Além disso, outras políticas impactam a fome das famílias mais vulneráveis como a merenda escolar e o almoço das escolas em tempo integral. “Há um desafio para as grandes cidades, nas quais os aluguéis são muito elevados e o programa de renda mínima é insuficiente para manter as famílias que não tem casa própria. Nesses territórios, programas de habitação popular são muito importantes para oferecer uma segurança a estas famílias e reduzir o risco de entrarem em situação de fome, assim como programas de oferta de refeições populares e de emprego”, analisa Maurício. 

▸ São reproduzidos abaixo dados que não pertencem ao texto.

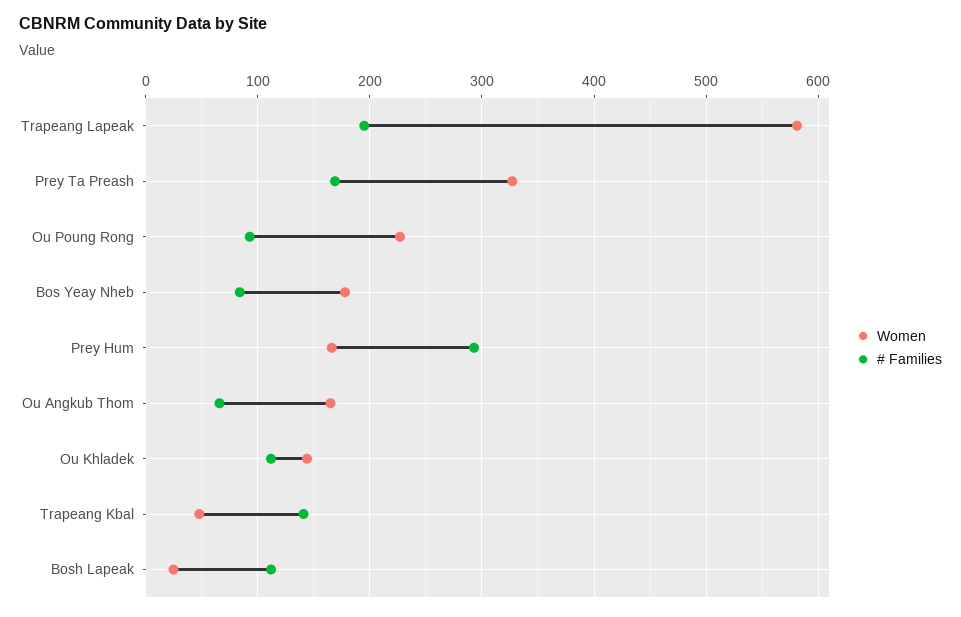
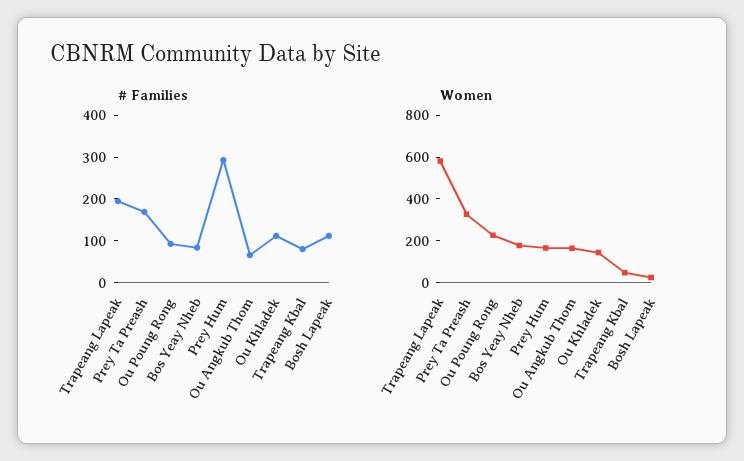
  {
    "Women": {
      "Trapeang Lapeak": 580,
      "Prey Ta Preash": 330,
      "Ou Poung Rong": 230,
      "Bos Yeay Nheb": 180,
      "Prey Hum": 170,
      "Ou Angkub Thom": 170,
      "Ou Khladek": 140,
      "Trapeang Kbal": 50,
      "Bosh Lapeak": 30
    },
    "# Families": {
      "Trapeang Lapeak": 200,
      "Prey Ta Preash": 170,
      "Ou Poung Rong": 90,
      "Bos Yeay Nheb": 80,
      "Prey Hum": 290,
      "Ou Angkub Thom": 70,
      "Ou Khladek": 110,
-     "Trapeang Kbal": 140,
+     "Trapeang Kbal": 80,
      "Bosh Lapeak": 110
    }
  }

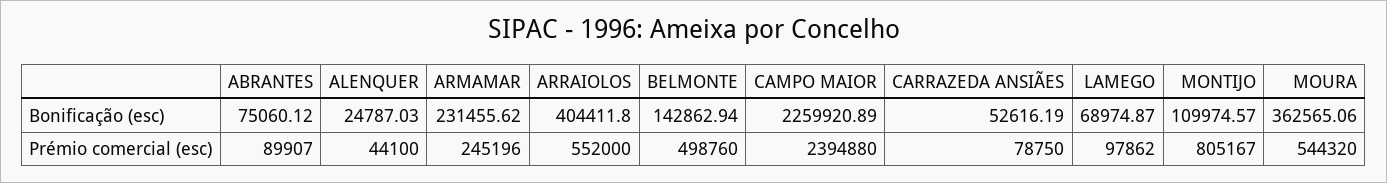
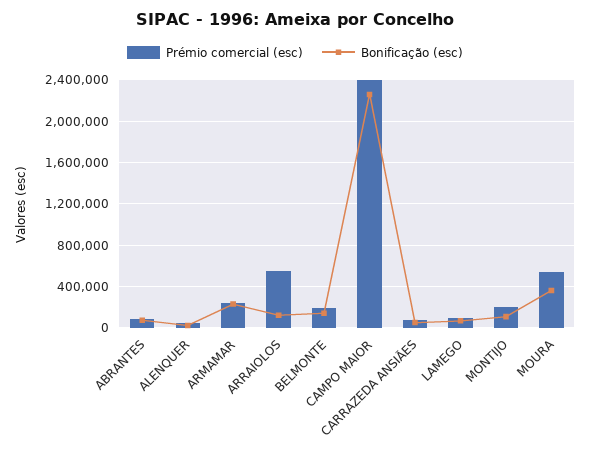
  {
    "Bonificação (esc)": {
      "ABRANTES": 75060.12,
      "ALENQUER": 24787.03,
      "ARMAMAR": 231455.62,
-     "ARRAIOLOS": 404411.8,
+     "ARRAIOLOS": 100000,
      "BELMONTE": 142862.94,
      "CAMPO MAIOR": 2259920.89,
      "CARRAZEDA ANSIÃES": 52616.19,
      "LAMEGO": 68974.87,
      "MONTIJO": 109974.57,
      "MOURA": 362565.06
    },
    "Prémio comercial (esc)": {
      "ABRANTES": 89907,
      "ALENQUER": 44100,
      "ARMAMAR": 245196,
      "ARRAIOLOS": 552000,
-     "BELMONTE": 498760,
+     "BELMONTE": 200000,
      "CAMPO MAIOR": 2394880,
      "CARRAZEDA ANSIÃES": 78750,
      "LAMEGO": 97862,
-     "MONTIJO": 805167,
+     "MONTIJO": 200000,
      "MOURA": 544320
    }
  }

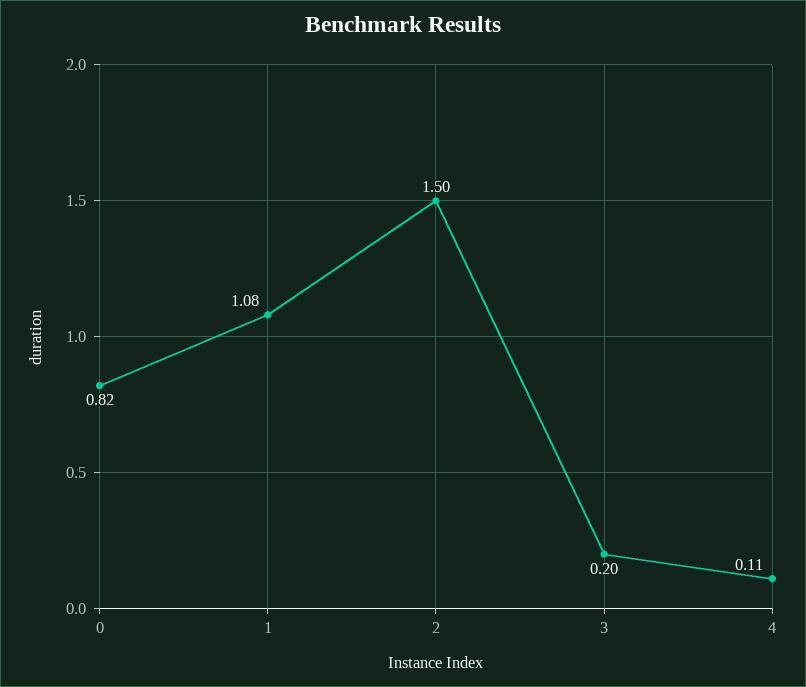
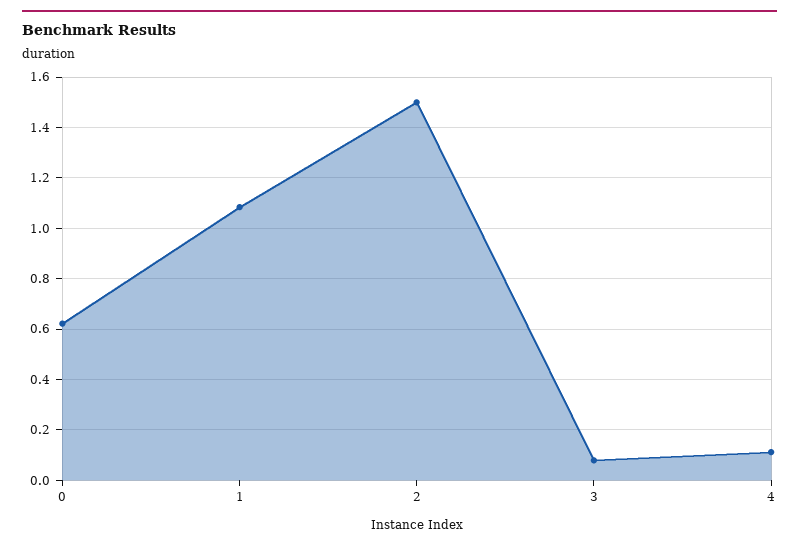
  {
-   "0": 0.82,
+   "0": 0.625,
    "1": 1.08,
    "2": 1.5,
-   "3": 0.2,
+   "3": 0.075,
    "4": 0.11
  }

O asfalto precisa dar espaço à terra 

O dono do Organicamente Rango explica que a alimentação do brasileiro é rica pelo país que carrega cultura alimentar e é um grande produtor de comida. “Cada brasileiro tem uma receita da mãe e da avó, e isso é uma parada rica que tem influências africanas, do norte e nordeste do nosso país. Quanto mais uma pessoa ribeirinha é, mais cultura alimentar ela tem. São as mães da favela que vão cozinhar para as mães da classe média e alta”. 

Para diminuir a fome, Thiago explica que é preciso criar hortas, sacolões públicos em escolas públicas e em prédios da Companhia de Desenvolvimento Habitacional e Urbano do Estado de São Paulo (CDHU), empresa que constrói e financia moradias populares voltadas para pessoas de baixa renda. “O fortalecimento, de verdade, do salário mínimo ajudaria também para as pessoas terem acesso a comidas saudáveis. A fome tá presente aqui desde que o primeiro escravo chegou no Brasil. O problema da desigualdade social começou com a exploração do corpo negro para conseguir riquezas e posses. Até hoje temos manobristas e elevador de serviço, por exemplo. Quando a gente vencer essas coisas, vamos vencer a fome, pois não é só fome de comida”. Segundo Maurício, as pessoas mais afetadas pela fome são as famílias das classes D e E, que são famílias que ganham até R$ 2.400,00 para 4 pessoas, ou R$ 600,00 per capita. Hoje no Brasil temos cerca de 50 milhões de pessoas nessa faixa de renda, o que é mais que a população de um país como a Espanha.